Rasa X scaling issue on kubernetes

I have installed RASA on Kubernetes using helm charts. I have used the EKS cluster for doing this. It says that Kubernetes supports autoscaling so when there is a load on chatbot, autoscaling will happen. When we deploy using helm charts, it creates several deployments and the one responsible for creating more instances of chatbot is the “rasa-production” deployment (this I learned from another post on this forum).

  1. Now I want to understand all of these deployments of the helm chart, is there any resource or video playlist available for that apart from the documentation of installing rasa using helm charts?
  2. How can I verify that scaling is happening or not for the chatbot on Kubernetes, there must be some way?
  3. If I scale the rasa-production deployment then it creates replicas, which is fine, but how do I know if it is using the newly created pod for running the instance or not? I mean it should use another pod to balance the load.

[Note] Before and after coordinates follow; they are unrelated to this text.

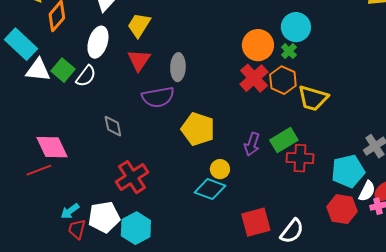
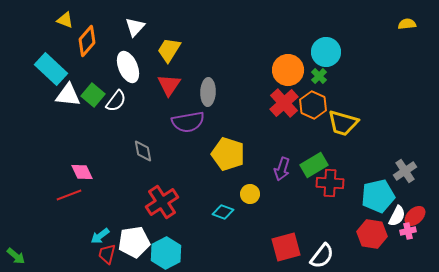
white ellipse: (98, 42) -> (128, 67), turned -40
pink diamond: (52, 147) -> (82, 172), size x0.7
cyan diamond: (210, 189) -> (223, 212), moved, size x0.7

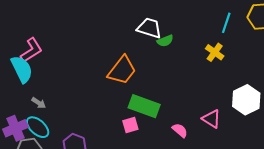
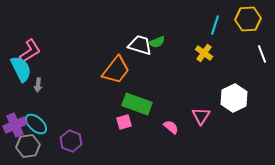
white trapezoid: (149, 28) -> (140, 45), moved
gray arrow: (39, 103) -> (38, 85), moved, turned 64
pink triangle: (211, 119) -> (201, 116), turned 30

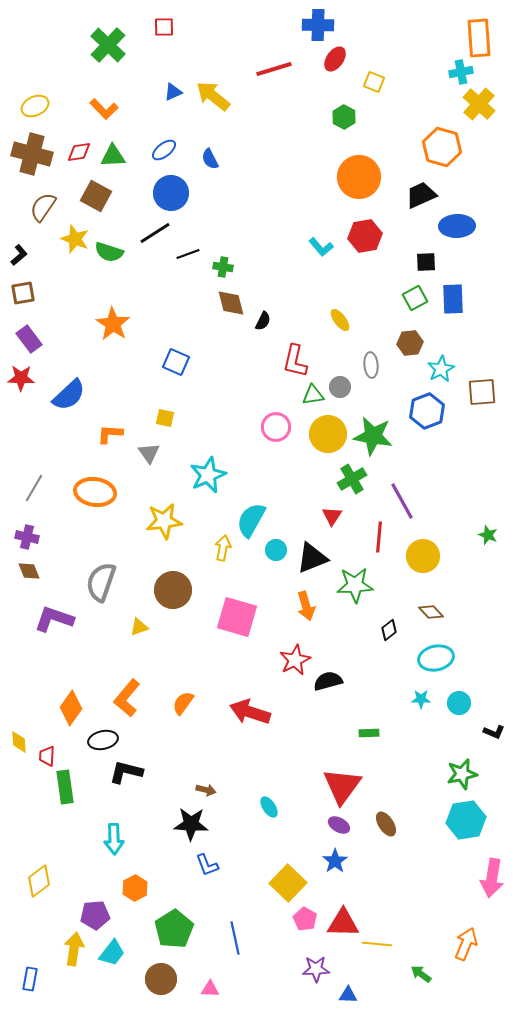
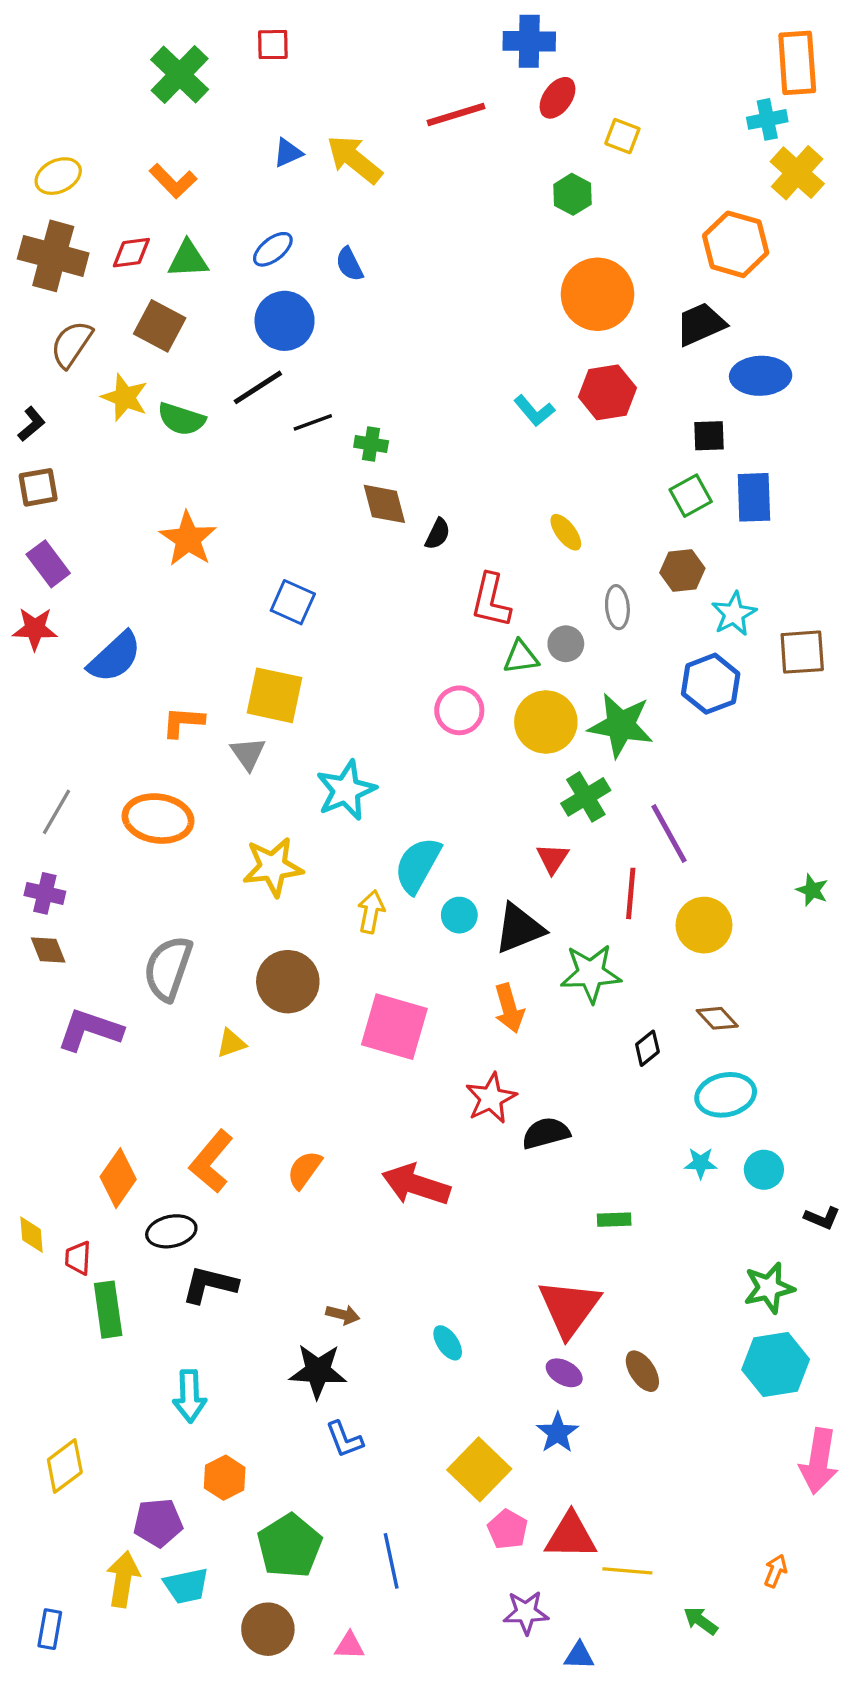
yellow square: (165, 418) -> (275, 695), size x1.8
orange arrow: (466, 944) -> (776, 1571), size x0.6
cyan trapezoid: (112, 953) -> (186, 1586), turned 40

  4. How will I force it to use another pod? How can I increase the load on one pod so that it uses another to run a chatbot?
  1. There is a udemy course which explains this
  2. You can see the number of pods to check pod scaling. Also you can use horizontal pod autoscaler to automate scaling of pod based on load on them.
  3. See here - How to verify that load balancer is dividing work correctly
  4. You can use selenium to send automated texts so that it can send like 100 texts in 60 sec which can increase the load on the rasa-production pod Or you can use any other method to automate sending texts.